Batteries Included: My team that ran Rails was burned by the magic, repeatedly. Over the years, developers made decisions that turned into maintainability nightmares. With Python/Flask, the lack of structure was like a Wild West after several years of rotating contractors. In some of my older solo-dev work with Flask, it was nearly impossible to come back to because all the disparate dependencies wouldn't play nicely any longer. And in both Ruby and Python, the lack of static typing was also a source of inscrutability (so please use type annotations in your Ruby and Python projects - your future self will thank you).

As for why people don't use it more, I think it's largely due to "resume driven development". It's the same reason every startup thinks they need k8s or they need to be using React. That's not necessarily a bad thing. Choosing dotnet is definitely not going to lead to job opportunities in the startup world. But, in my opinion, any startup that chooses dotnet will have a competitive advantage over those that choose Rails, Node.js, or Python because of simplicity and maintainability.

As for the argument that "time to market is faster with rails or python", I disagree. The biggest factor will be using what you know. The second will be the complexity of your infrastructure, which will be much simpler on dotnet. Avoid analysis paralysis as much as possible.

Other folks may have very different opinions, but as someone who has worked on several major platforms, each for years at a time, I have found dotnet to be the best option. However, no choice will be perfect, and dotnet has many warts. My recommendation if you do choose dotnet, is to go with MVC + HTMX. It's not sexy, but it's stable and mature. I don't recommend Blazor, yet. I think it needs another version. Last note: I've never bought any third party libraries/controls to do anything in my dotnet projects.


👤 not-a-good-bet
Having built "enterprise" software for many years, due to very specific requirements, i had to use several languages and techs in a single project like: go, rust, C/C++, java, and .net.
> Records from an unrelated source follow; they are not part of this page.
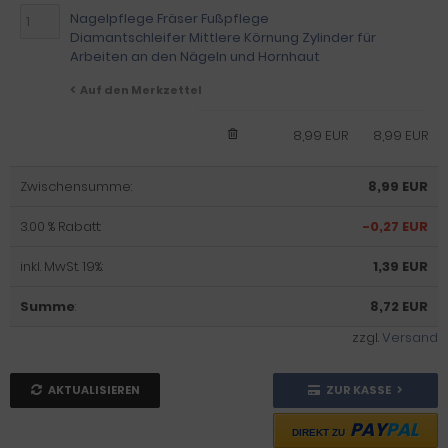
Nagelpflege Fräser Fußpflege
Diamantschleifer Mittlere Körnung Zylinder für
Arbeiten an den Nägeln und Hornhaut
Auf den Merkzettel
8,99 EUR
8,99 EUR
Zwischensumme:
8,99 EUR
3.00 % Rabatt:
-0,27 EUR
inkl. MwSt. 19%:
1,39 EUR
Summe
:
8,72 EUR
zzgl.
Versand
AKTUALISIEREN
ZUR KASSE
PAY
PAL
DIREKT ZU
Guess which one is the only one which is a totally pain in the ass to maintain... Yeah, that is C#. As soon as a version is deprecated, we need to scramble around to find out which next version is the minimal supported by all of our customers.

Already did a full migration to latest version once, and was a total pain... customers having to install the .net framework and not having the prerequisites, or installing any other software that conflicts.
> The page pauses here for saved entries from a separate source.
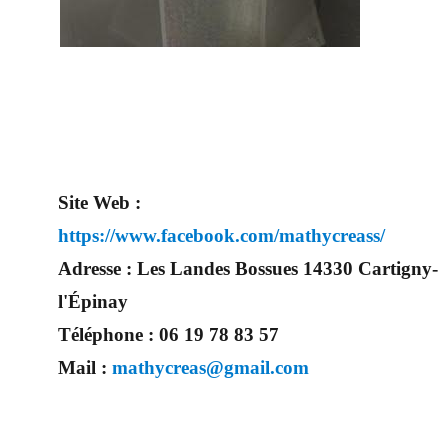
d’avoir
un jour
d’excepti
on. Très
certainement, vous trouverez un professionnel à côté de chez vous. Depuis des années nous nous efforçons
de trouver les personnes compétentes pour votre jour J.
Site Web :
https://www.facebook.com/mathycreass/
Adresse :
Les Landes Bossues 14330 Cartigny-
l'Épinay
Téléphone :
06 19 78 83 57
Mail :
mathycreas@gmail.com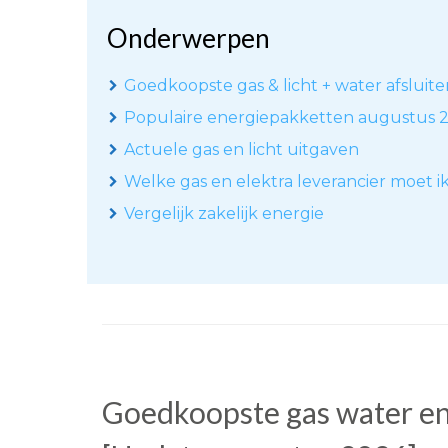
Onderwerpen
Goedkoopste gas & licht + water afsluit
Populaire energiepakketten augustus 
Actuele gas en licht uitgaven
Welke gas en elektra leverancier moet i
Vergelijk zakelijk energie
Goedkoopste gas water en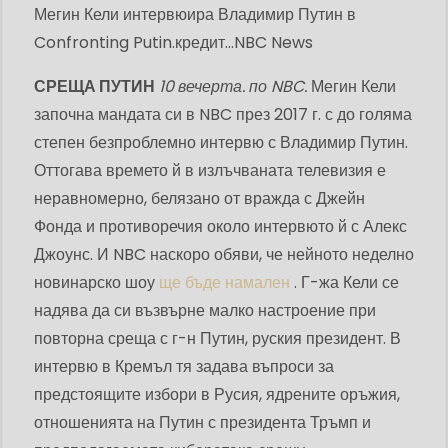
Мегин Кели интервюира Владимир Путин в
Confronting Putin.
кредит...
NBC News
СРЕЩА ПУТИН
10 вечерта. по NBC.
Мегин Кели
започна мандата си в NBC през 2017 г. с до голяма
степен безпроблемно интервю с Владимир Путин.
Оттогава времето й в излъчваната телевизия е
неравномерно, белязано от вражда с Джейн
Фонда и противоречия около интервюто й с Алекс
Джоунс. И NBC наскоро обяви, че нейното неделно
новинарско шоу
ще бъде намален
. Г-жа Кели се
надява да си възвърне малко настроение при
повторна среща с г-н Путин, руския президент. В
интервю в Кремъл тя задава въпроси за
предстоящите избори в Русия, ядрените оръжия,
отношенията на Путин с президента Тръмп и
Zero problems with any of the other techs. So yeah, now we are building those .net components in go so we can ditch .net for good.

This is a desktop application, so, sometimes we have little control on the end user machine, but, well, even when we coordinate with customers for an entire year, it is difficult to predict what microsoft will do with their prerequisites in the future.

Our software has been on the market for over 25 years so far, and we do see the same problem with other companies developing .net products, since they will usually conflict with us. Some customers just give up and have specific computers to run .net specific features, not the best solution but at least a solution.


👤 xupybd
I'm a solo using .Net it's been fantastic

👤 sergiotapia
have you tried .net recently? `dotnet new yada yada` starts out really well but then bada boom you need to edit some random ass .xml file that visual studio would do for you. death by a thousand paper cuts. i don't want to deal with random .xml files. so i would not use dotnet for solo/small team projects.

👤 yodon
Every senior engineer I know, the dirty little secret they're afraid to admit is that they secretly really like C#

👤 faangguyindia
Anything you can do in Dotnet for backend of webapp, much easier to do in python or go.

👤 yread
I'm a solo dev/small team having a good time with .NET.

👤 homarp
is not-Windows your dev environment? .net tooling are Windows first.

do you plan to use another db than SQL Server? .net 'prefers' SQL Server.

do you plan to deploy with containers? .net is not container first

do you plan to deploy outside of Azure? .net examples are Azure first (and same with EntraID and so on)

as for Blazor, silverlight then the 10 others attempts at UI after that still makes us hesitate to commit fully to it.


👤 poidos
Windows is crap and I try to avoid touching it or anything associated with it.